#### TEXT PASSAGE

So I started dating an amazing new guy this year; we met in July, dated a few months and things have been wonderful. We decided to put the 'relationship' tag on it early October after dating for 3 months. I really like him, he is massively on my wavelength, and honestly I am so head over heels in love. He says and does all the right things and I cannot recall a time I have felt like this in a loooooong time!

 

Overall the relationship is great, but he has mentioned his ex on a fair few occasions (I have as well, I think it is important in any new relationship to know what went wrong before)

 

However, as our relationship has grown and become more solid, he has been talking about wanting to reconcile with this ex as they were great friends before the 'relationship'; I insert quotation marks around relationship here because he says it was a messy situation in which they were both single and they never officially tagged anything, and that it just got very messy over a course of two years.

 

The adult in me says great, if you are mature enough to be friends go for it! however he has mentioned a few times how this 'relationship' really messed him up. Just 6 weeks ago he would not even say the exes name... I don't think he can be friends with this person as long as he is harbouring those feelings. I'm friends with a few exes but it took a LONG time before we became platonic friends, and the relationship is entirely different to what we had previous to or during our relationships.

########
#### DATA PROVIDED

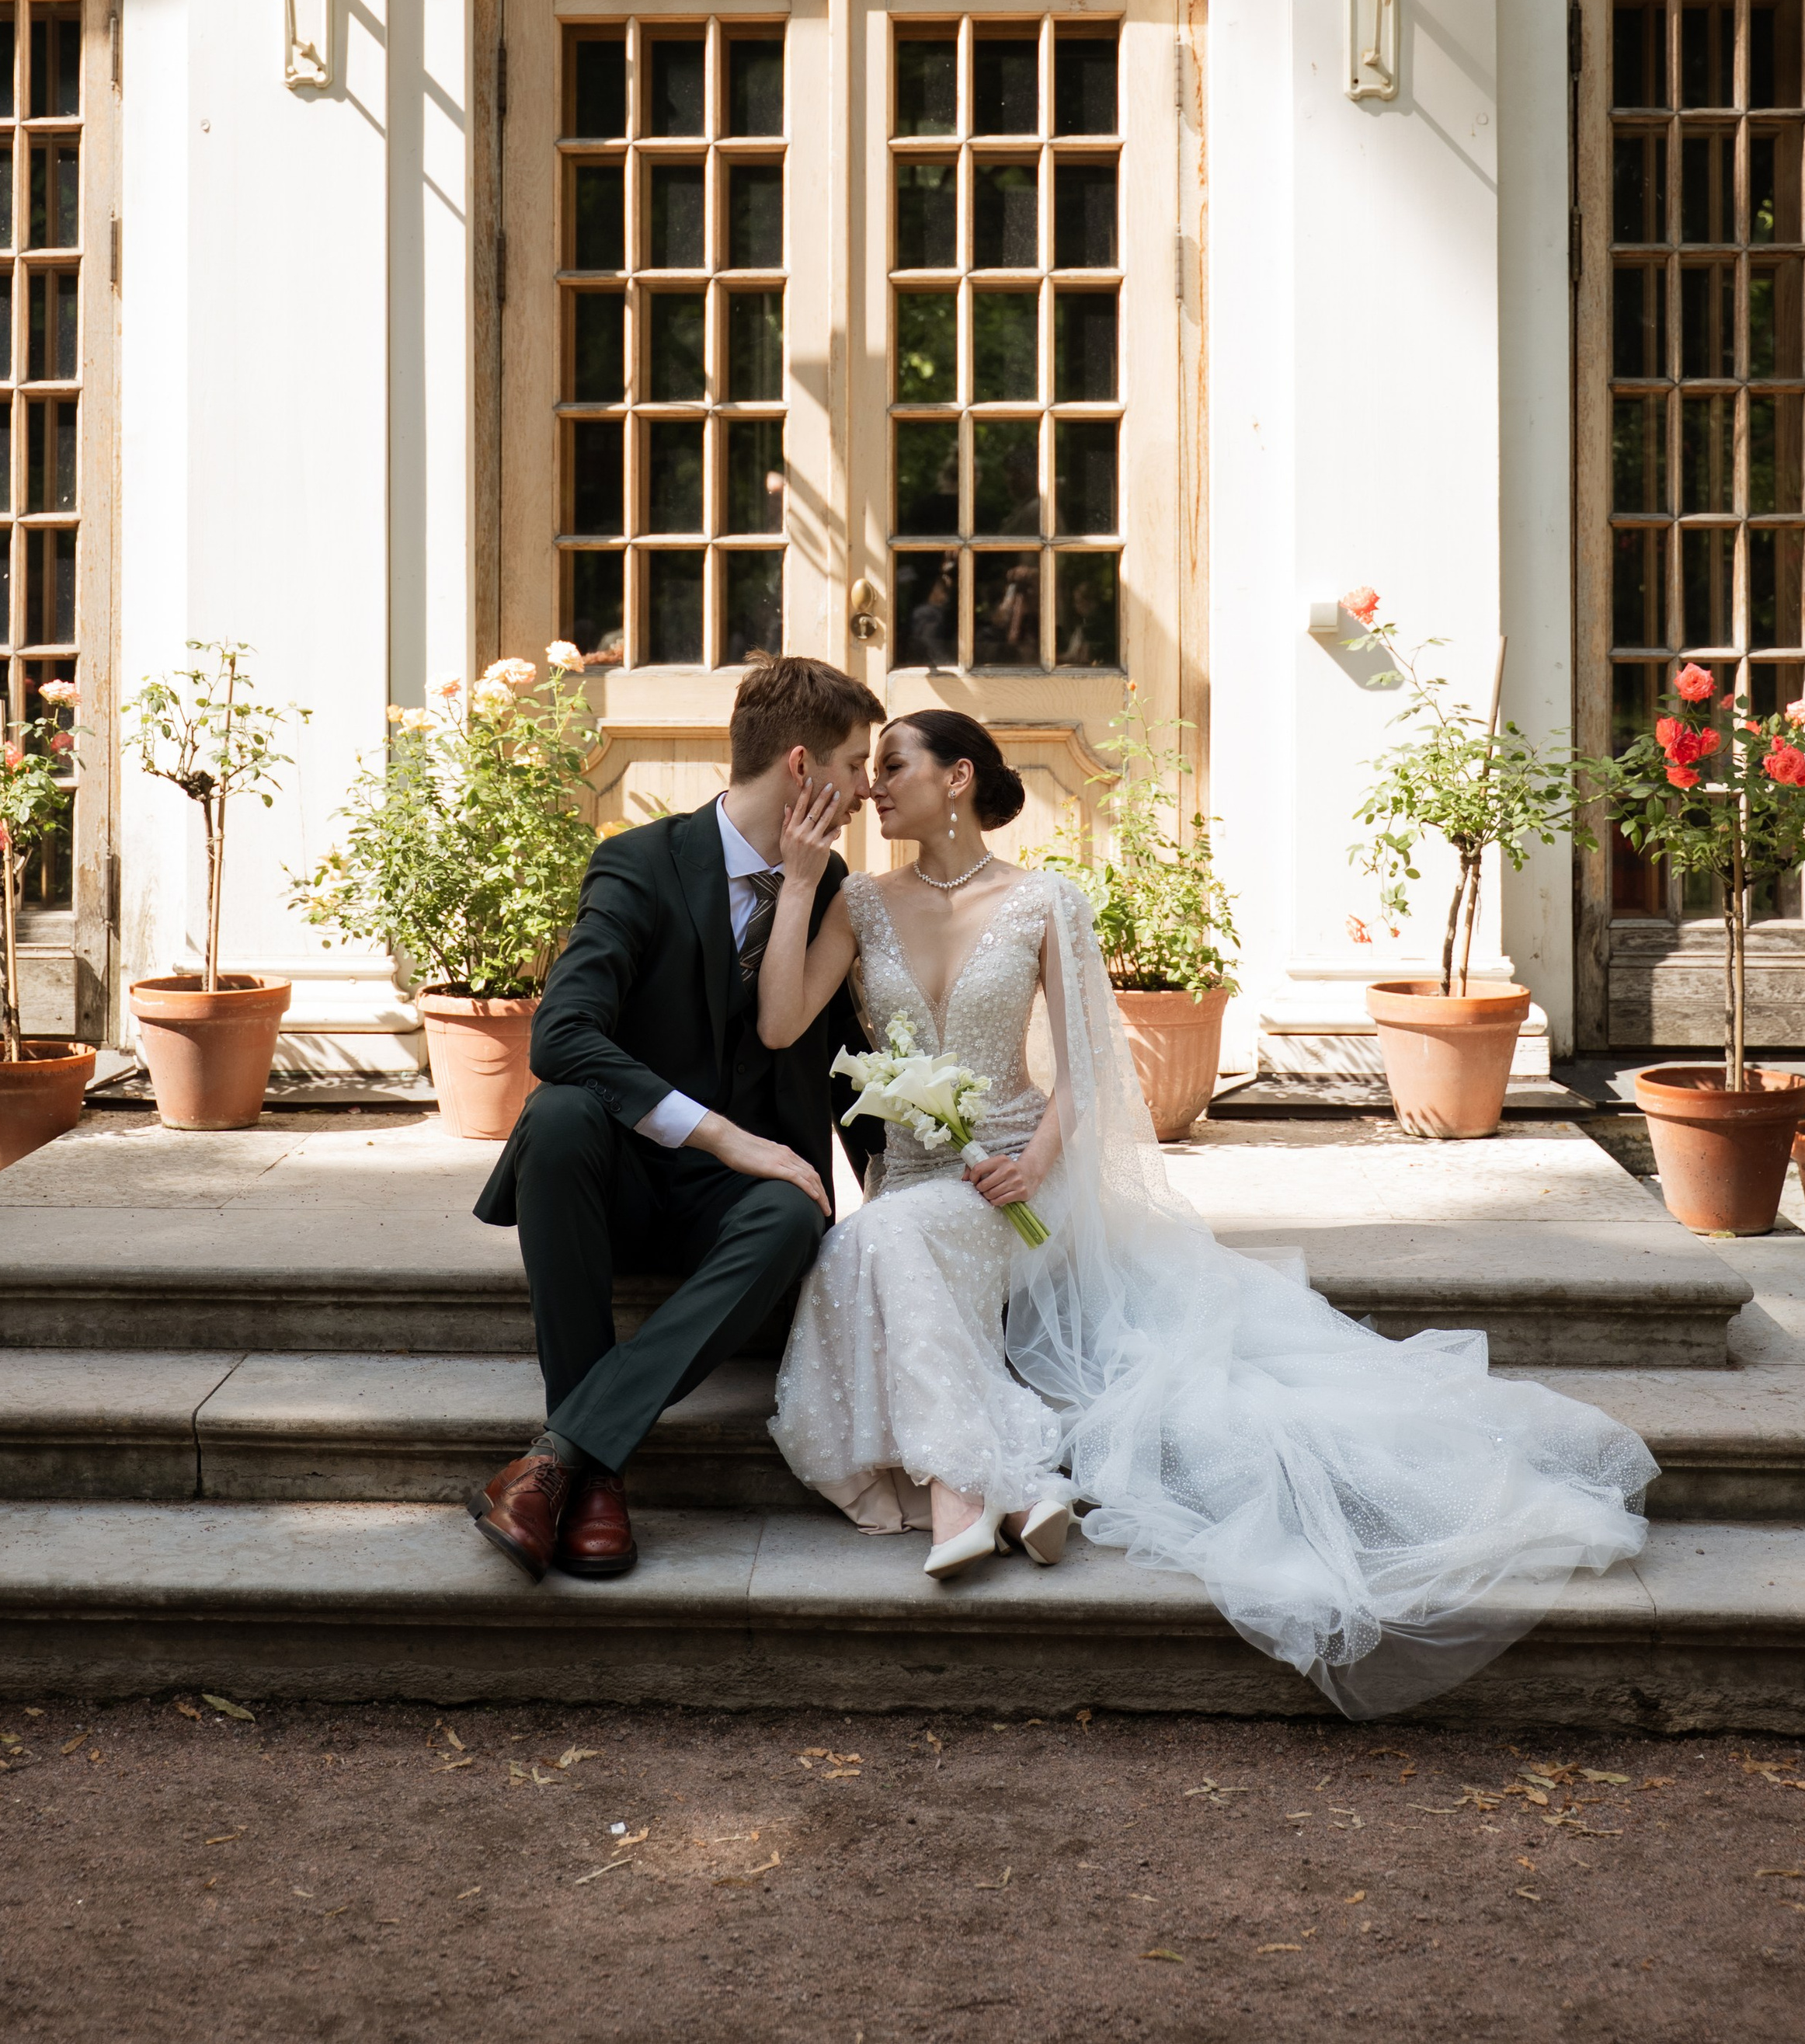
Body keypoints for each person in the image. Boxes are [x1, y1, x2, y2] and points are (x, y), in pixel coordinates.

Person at [757, 709, 1657, 1716]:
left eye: (893, 764)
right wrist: (798, 880)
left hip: (1022, 1178)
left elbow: (1087, 1070)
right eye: (871, 767)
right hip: (920, 1179)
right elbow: (782, 1021)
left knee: (871, 1242)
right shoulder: (858, 901)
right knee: (874, 1235)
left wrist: (1033, 1161)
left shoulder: (1043, 898)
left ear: (957, 776)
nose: (872, 784)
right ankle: (1009, 1481)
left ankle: (965, 1495)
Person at [467, 656, 885, 1585]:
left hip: (734, 1207)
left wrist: (910, 1195)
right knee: (561, 1114)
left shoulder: (830, 883)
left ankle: (564, 1462)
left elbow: (849, 1058)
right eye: (856, 764)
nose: (866, 788)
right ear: (802, 767)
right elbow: (560, 1034)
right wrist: (722, 1132)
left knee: (794, 1212)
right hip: (616, 1180)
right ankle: (593, 1465)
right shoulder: (641, 863)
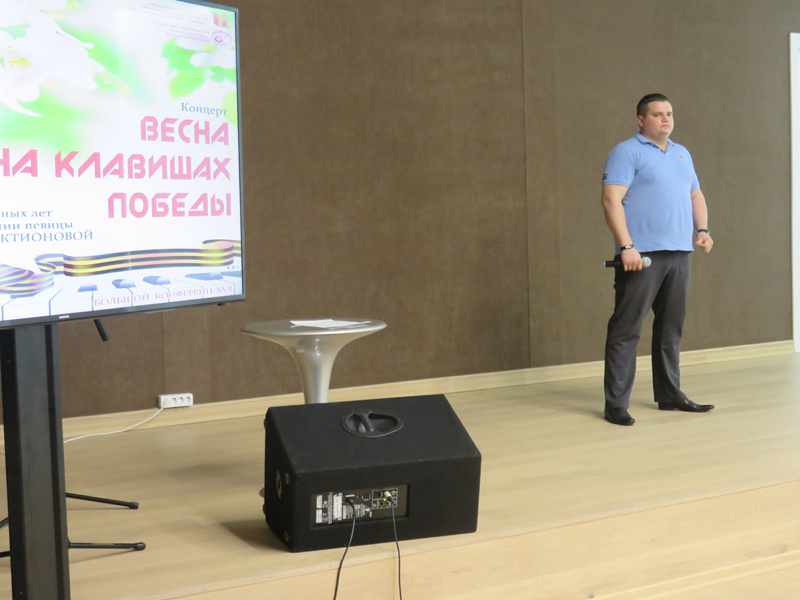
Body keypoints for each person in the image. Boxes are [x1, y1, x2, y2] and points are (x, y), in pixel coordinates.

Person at [600, 93, 714, 426]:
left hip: (679, 252)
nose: (666, 119)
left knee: (670, 328)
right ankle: (616, 404)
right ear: (641, 120)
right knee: (626, 329)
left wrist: (703, 230)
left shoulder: (682, 153)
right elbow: (610, 200)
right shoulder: (626, 152)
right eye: (657, 114)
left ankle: (669, 394)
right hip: (641, 255)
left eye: (669, 114)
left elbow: (695, 194)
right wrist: (627, 246)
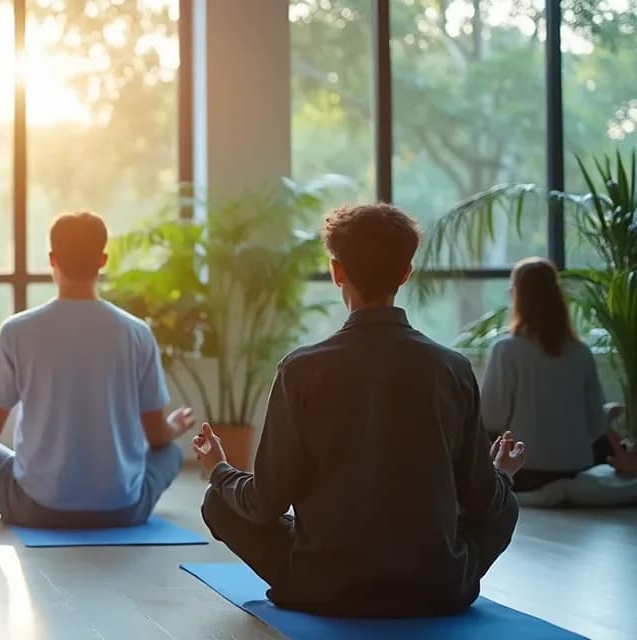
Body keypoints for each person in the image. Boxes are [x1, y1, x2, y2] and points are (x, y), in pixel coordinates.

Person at [194, 203, 527, 617]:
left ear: (337, 272)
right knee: (505, 503)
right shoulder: (452, 368)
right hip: (436, 585)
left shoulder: (301, 369)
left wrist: (220, 470)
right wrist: (504, 476)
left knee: (217, 502)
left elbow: (265, 503)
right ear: (406, 273)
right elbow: (482, 499)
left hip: (324, 585)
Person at [0, 211, 196, 529]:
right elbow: (157, 437)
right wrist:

########

■ YOUR TASKS ■
1. Answer these questions using the relationship post:
(a) In what month did the writer meet the new partner?
(b) After how many months of dating did they start calling it a relationship?
(c) Over how long a period does the partner say the situation with his ex became messy?
2. Write the next part of the relationship post, starting after its final sentence.
The listing isn't needed for anything here.

■ TASK-BY-TASK RESULTS ■
1.
(a) July
(b) Three months
(c) Two years

2.
But... I feel uneasy. If he is as happy with me as he says he is, then why does he want to go and try to claw back the remnants of a friendship with someone he claims hurt him so much? I have stressed that the friendship will never be the same, and that he should be aware that things will absolutely not go back to how they were. And I will certainly not tolerate them staying over at each others house (my boyf says he misses the gaming nights and the platonic aspects of their relationship - not happening, and I will walk immediately if it comes to that!)

 

Am I overreacting and over analysing this? I have had situations in the past (repeatedly) where I have been told that 'no we are just friends!' only to find that this was certainly not the case. I don't get that vibe from the boyf, and have been told by a lot of his friends that he is absolutely infatuated with me, but right now that is not calming my anxiety!

Posted

I would be very uneasy about this too, if I were you. He misses her and wants her attention.

 

As you pointed out, there are situations in which exes can be platonic friends. This does not have the aura about it; it was messy, she hurt him, he wouldn't even say her name just a few weeks ago. Being friends in this scenario is not healthy.

 

I'm sorry OP, but I don't think he's over her.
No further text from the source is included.